The New South Wales producer originally expected second-half profits of around $A42.7 million, in line with the first half. However, it said today full-year net earnings would be in the range of $65-72 million.
“Surplus metallurgical coal being redirected into the thermal coal market has had a significant impact on thermal export prices, although there are signs that this impact is now reducing,” Centennial CEO Bob Cameron said.
“Importantly, despite the difficult economic climate, Centennial has not experienced any significant demand weakness, with some early signs of a tightening thermal market now evident.”
Centennial said the spot export thermal coal price slid $10-15 per tonne below what it had predicted in mid-February, as surplus metallurgical coal was sold into thermal markets.
The company said Queensland PCI producers had been selling into the thermal market to get rid of stockpiles of delayed sales or defaulted shipments, driving down the price to around $US64/t.
“Over the longer term, the supply of PCI coals into the power generation market is unsustainable; low volatile PCI coals are not suited to the maintenance of an efficient power generating operation, and the price of this coal in some instances is understood to be below the cost of production,” Centennial said.
The company said the Japanese financial year benchmark price had now been set at around $70-72/t and the spot market appeared to have found a floor around $60/t.
Centennial’s equity share of run-of-mine production for the March quarter was 4.1 million tonnes and 11.8Mt for the year to date. Sales for the quarter were 4Mt. Figures were in line with the previous quarter and corresponding March 2008 period.
The Angus Place underground mine continued to struggle during the March quarter, with performance still below expectations despite showing some improvement.
The mine produced 606,000t for the quarter as it grappled with the Wolgan stress zone in January and early February.
“While mining conditions and production were clearly better than the previous quarter, Angus Place continued to experience longwall equipment-related issues during the remainder of the quarter, impacting what would otherwise have been manageable mining conditions,” Centennial said.
The mine’s management is continuing to work to tighten up operating parameters of the new longwall, especially the pan-line.
Management said that at the end of the quarter and into April they had seen improved mining conditions and greater operating consistency of the longwall pan-line, resulting in production more closely aligned with expectations.
Centennial said gate-road development for the next longwall block was comfortably ahead of schedule, with 2300 metres of Maingate 960 (against a total block length of 3300m) completed at the end of the March quarter, providing a significant development float in preparation for the mining of LW960.
In contrast to the performance of Angus Place was the Mandalong longwall.
The mine produced 1.52Mt for the quarter, 4.04Mt year-to-date, in line with achieving the 4.8Mt targeted for the 2009 financial year.
Mandalong is currently focusing on relocating the longwall to LW8.
At nearby Newstan, the operation was winding down as the mine entered care and maintenance. It produced 330,000t for the quarter.

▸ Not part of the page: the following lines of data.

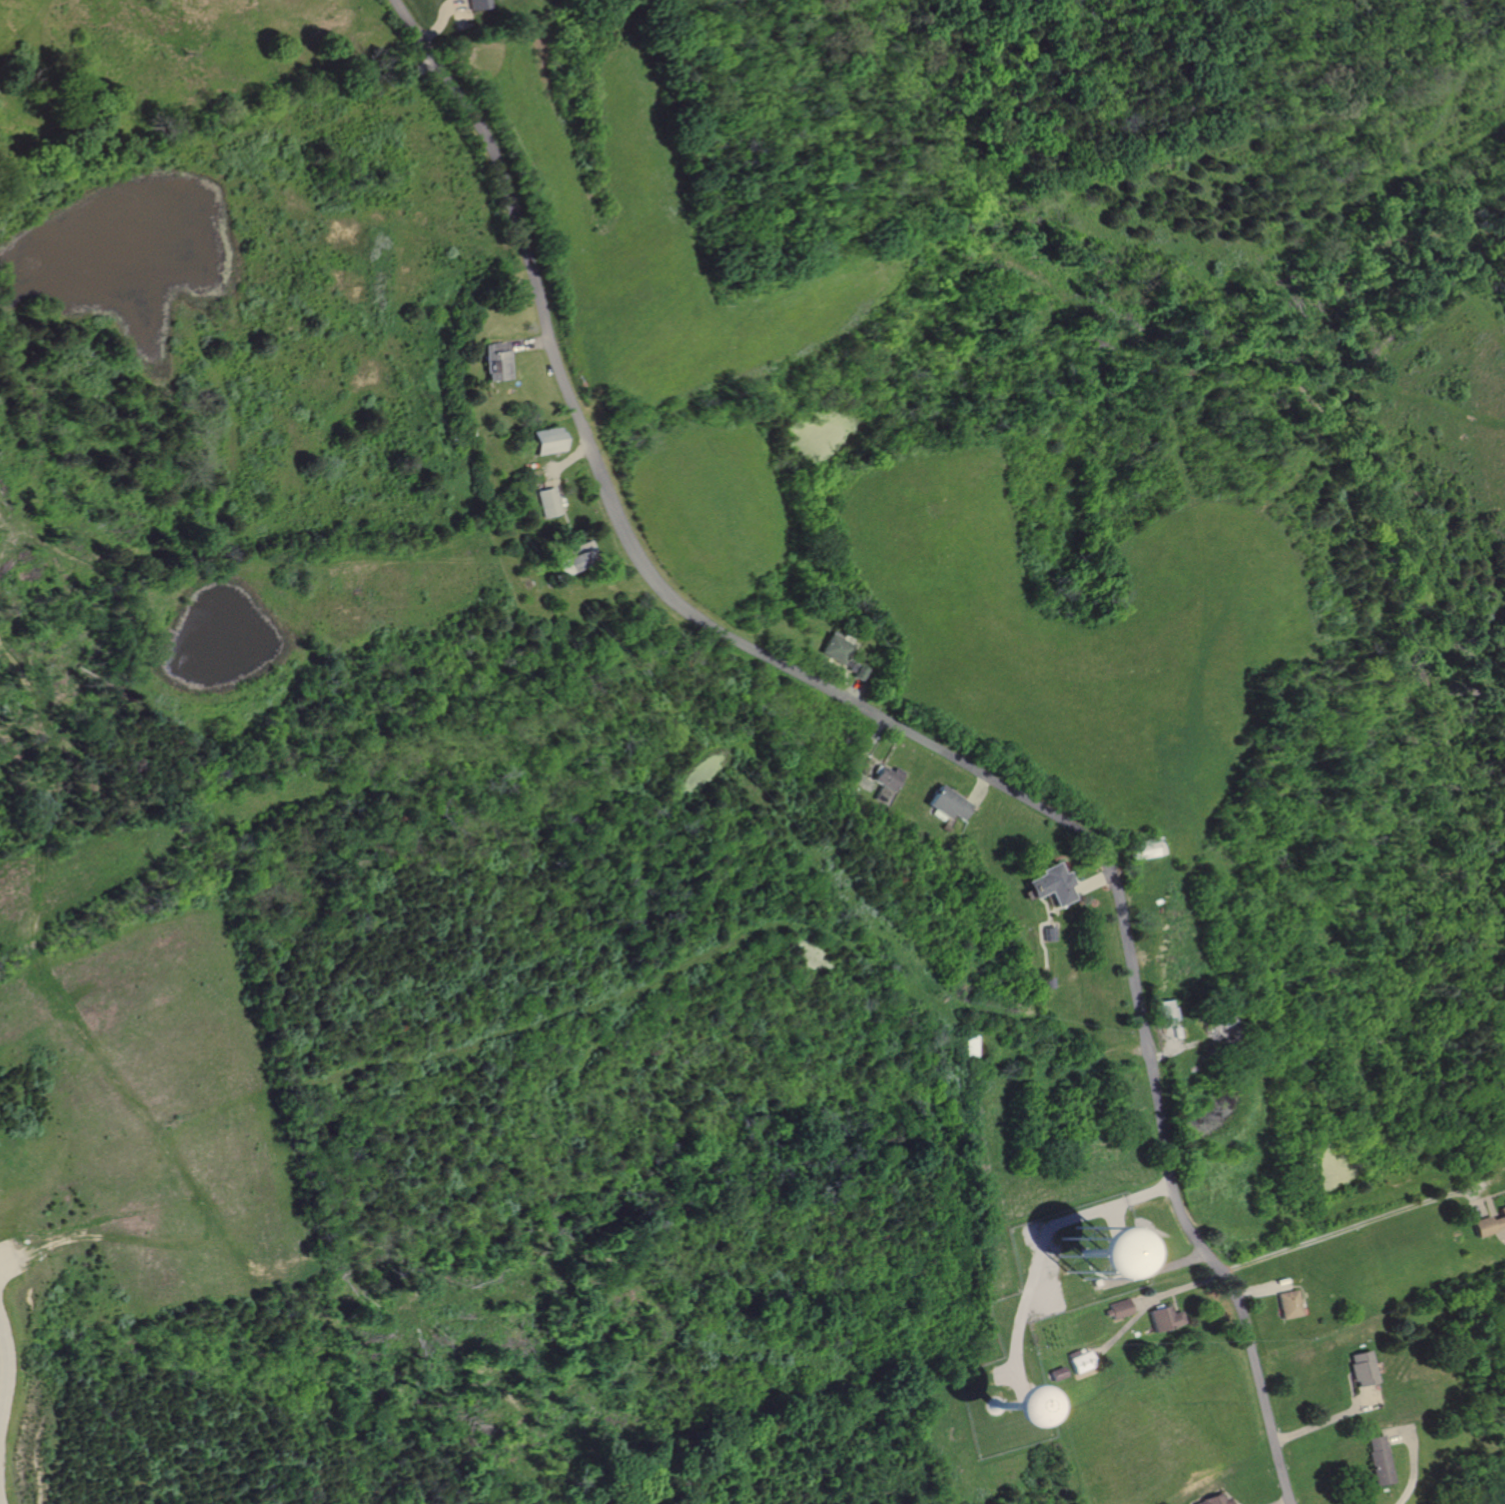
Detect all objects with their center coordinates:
building: (475, 5)
road: (458, 14)
road: (442, 17)
road: (527, 343)
building: (497, 361)
building: (545, 441)
road: (554, 466)
building: (548, 502)
building: (575, 559)
building: (836, 644)
building: (858, 671)
road: (850, 687)
road: (898, 725)
road: (862, 754)
building: (886, 783)
road: (976, 788)
building: (947, 802)
building: (1139, 846)
building: (1052, 882)
road: (1091, 882)
building: (1050, 932)
building: (1160, 1011)
building: (1219, 1035)
building: (1504, 1202)
road: (1355, 1222)
building: (1488, 1223)
road: (1038, 1246)
water tower: (1092, 1246)
building: (1087, 1258)
road: (5, 1260)
road: (1133, 1269)
road: (1255, 1290)
road: (1142, 1301)
road: (1148, 1303)
building: (1284, 1304)
building: (1117, 1307)
building: (1164, 1317)
building: (1079, 1360)
building: (1360, 1368)
building: (1057, 1372)
water tower: (1003, 1401)
building: (1000, 1413)
road: (1332, 1416)
building: (1380, 1459)
road: (1411, 1459)
building: (1217, 1500)
road: (1290, 1503)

At the Springvale longwall mine, 1.04Mt was produced, up 7% on the previous quarter. The mine’s next longwall changeover is due in July.
The Clarence bord and pillar mine continued to improve, with daily (12,080t) and monthly (207,444t) record production achieved. The mine produced 506,000t for the quarter – ahead of expectations.
“Mining conditions are expected to remain favourable for the remainder of this financial year, underpinning Clarence’s recent outperformance. Together with plans to commence weekend production after the Easter break, this additional production, using existing equipment and infrastructure, will help reduce unit costs and offset lower export margins,” Centennial said.
At Centennial’s smaller mines, Charbon produced 292,000t, Mannering 153,000t, Myuna 293,000t and Berrima 50,000t.
On the development front, at the Airly project construction site, plant has been mobilised and civil construction work commenced on the rail loop and surface coal handling system, with certain long lead-time items ordered.
The project team is currently finalising the design and layout of other supporting services in preparation for a progressive build-up to enable production to commence toward the end of the 2010 financial year.
At Olstan, where Centennial will look to extract remnant coal reserves from Newstan using underground auger methods, a prefeasibility study has been completed. Olstan is a three-year project extracting up to 1.5Mt.
At Mandalong, a contractor will shortly start construction of a haul road linking the mine with Newstan’s coal preparation and export facilities.
Final design of an upgrade to Mandalong’s coal handling facilities is well advanced, with contract negotiations for a contractor underway.
Construction is expected to be completed by February 2010, enabling Mandalong to begin exporting up to 1Mt in the 2010 financial year.
Centennial was trading down 6% late morning today, at $A1.86.